Traduit par : Aude Pasquier
C’est une route d’asphalte qui vient d’être posée, ou plus exactement : une bande d’asphalte qui vient d’être posée et recouvre la moitié de la chaussée. L’autre, quelques centimètres plus bas, est vieille, grise. Dessus roulent de petites colonnes de voitures, comme des queues, qui se sont formées aux feux de signalisation provisoires et mobiles.
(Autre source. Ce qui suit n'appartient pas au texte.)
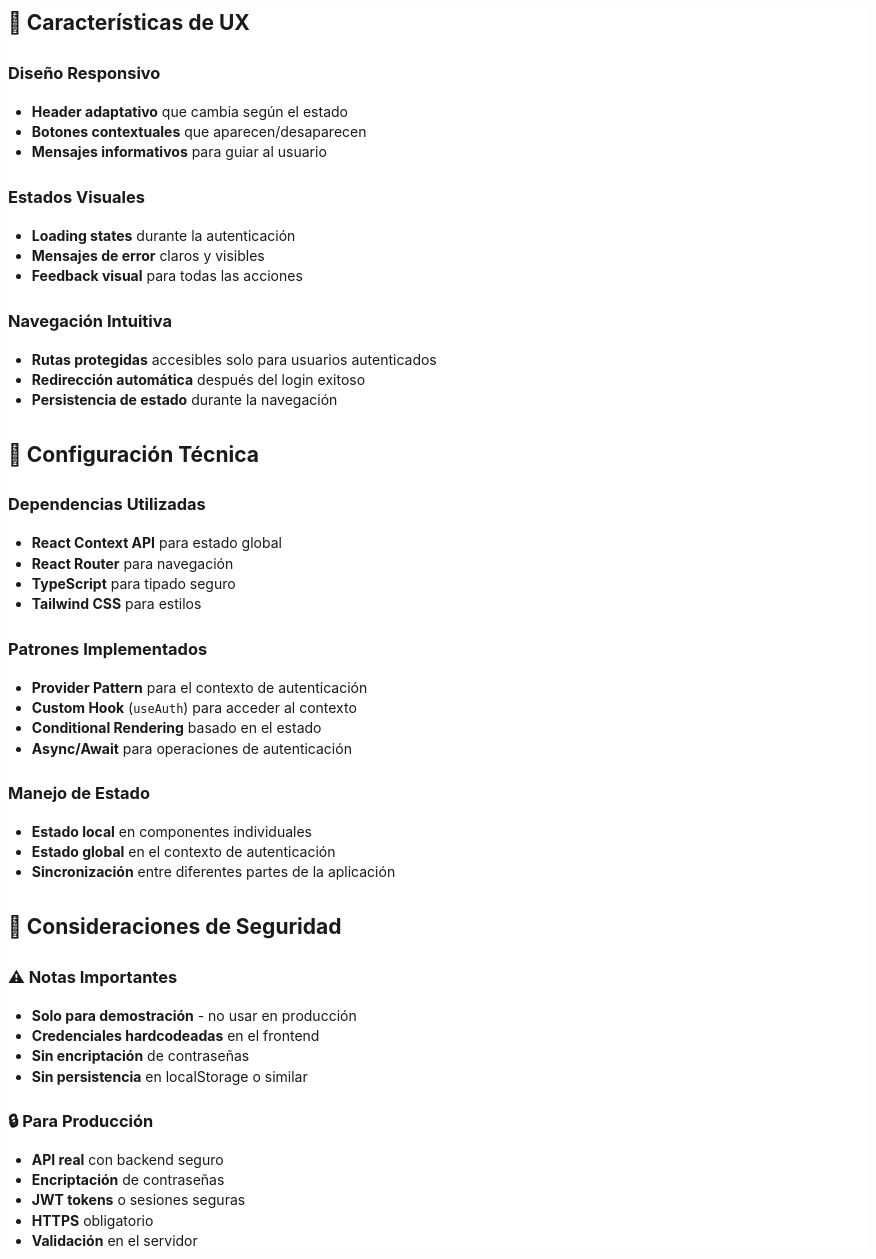 ## 🎨 Características de UX

### **Diseño Responsivo**
- **Header adaptativo** que cambia según el estado
- **Botones contextuales** que aparecen/desaparecen
- **Mensajes informativos** para guiar al usuario

### **Estados Visuales**
- **Loading states** durante la autenticación
- **Mensajes de error** claros y visibles
- **Feedback visual** para todas las acciones

### **Navegación Intuitiva**
- **Rutas protegidas** accesibles solo para usuarios autenticados
- **Redirección automática** después del login exitoso
- **Persistencia de estado** durante la navegación

## 🔧 Configuración Técnica

### **Dependencias Utilizadas**
- **React Context API** para estado global
- **React Router** para navegación
- **TypeScript** para tipado seguro
- **Tailwind CSS** para estilos

### **Patrones Implementados**
- **Provider Pattern** para el contexto de autenticación
- **Custom Hook** (`useAuth`) para acceder al contexto
- **Conditional Rendering** basado en el estado
- **Async/Await** para operaciones de autenticación

### **Manejo de Estado**
- **Estado local** en componentes individuales
- **Estado global** en el contexto de autenticación
- **Sincronización** entre diferentes partes de la aplicación

## 🚨 Consideraciones de Seguridad

### **⚠️ Notas Importantes**
- **Solo para demostración** - no usar en producción
- **Credenciales hardcodeadas** en el frontend
- **Sin encriptación** de contraseñas
- **Sin persistencia** en localStorage o similar

### **🔒 Para Producción**
- **API real** con backend seguro
- **Encriptación** de contraseñas
- **JWT tokens** o sesiones seguras
- **HTTPS** obligatorio
- **Validación** en el servidor
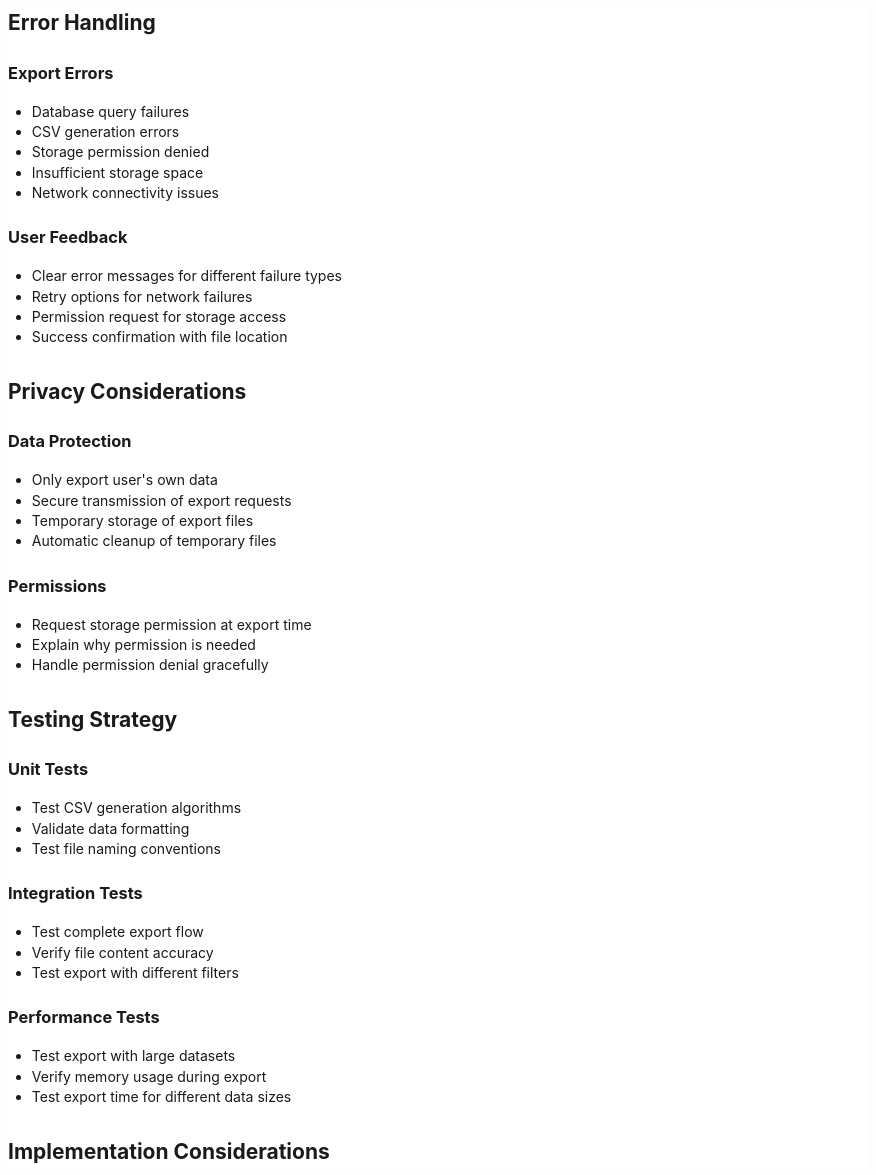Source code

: ## Error Handling

### Export Errors
- Database query failures
- CSV generation errors
- Storage permission denied
- Insufficient storage space
- Network connectivity issues

### User Feedback
- Clear error messages for different failure types
- Retry options for network failures
- Permission request for storage access
- Success confirmation with file location

## Privacy Considerations

### Data Protection
- Only export user's own data
- Secure transmission of export requests
- Temporary storage of export files
- Automatic cleanup of temporary files

### Permissions
- Request storage permission at export time
- Explain why permission is needed
- Handle permission denial gracefully

## Testing Strategy

### Unit Tests
- Test CSV generation algorithms
- Validate data formatting
- Test file naming conventions

### Integration Tests
- Test complete export flow
- Verify file content accuracy
- Test export with different filters

### Performance Tests
- Test export with large datasets
- Verify memory usage during export
- Test export time for different data sizes

## Implementation Considerations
Les ouvriers sont rentrés chez eux, mais l’asphalte est frais et odorant. Sa masse épaisse est encore chaude sous la plante des pieds de la petite fille sortie marcher sur ce ruban noir, qui laisse maintenant de légères traces derrière elle. A chaque pas, ça vacille lorsque la matière collante cède et tient bon, cède et tient bon. Ça lui rappelle quand elle mange des kransekaker, avec leurs couronnes craquantes empilées. Elle a envie de manger la route.
Quand elle s’allonge pour faire une silhouette d’ange, la surface porteuse est trop grande. Elle n’accueille pas l’empreinte de son corps, et les mouvements de ses bras – les battements d’ailes – ne trouvent pas prise sur le bitume. Ce n’est que lorsqu’elle se relève que se forme un petit creux sous ses fesses. Et parmi les fils et les bandelettes déchirés dans le fin tissu du dos de sa robe, on peut, si on regarde bien, sous les signes qui montrent que la nouvelle route a connu son premier accident, deviner que l’asphalte a également reçu l’empreinte de fleurs.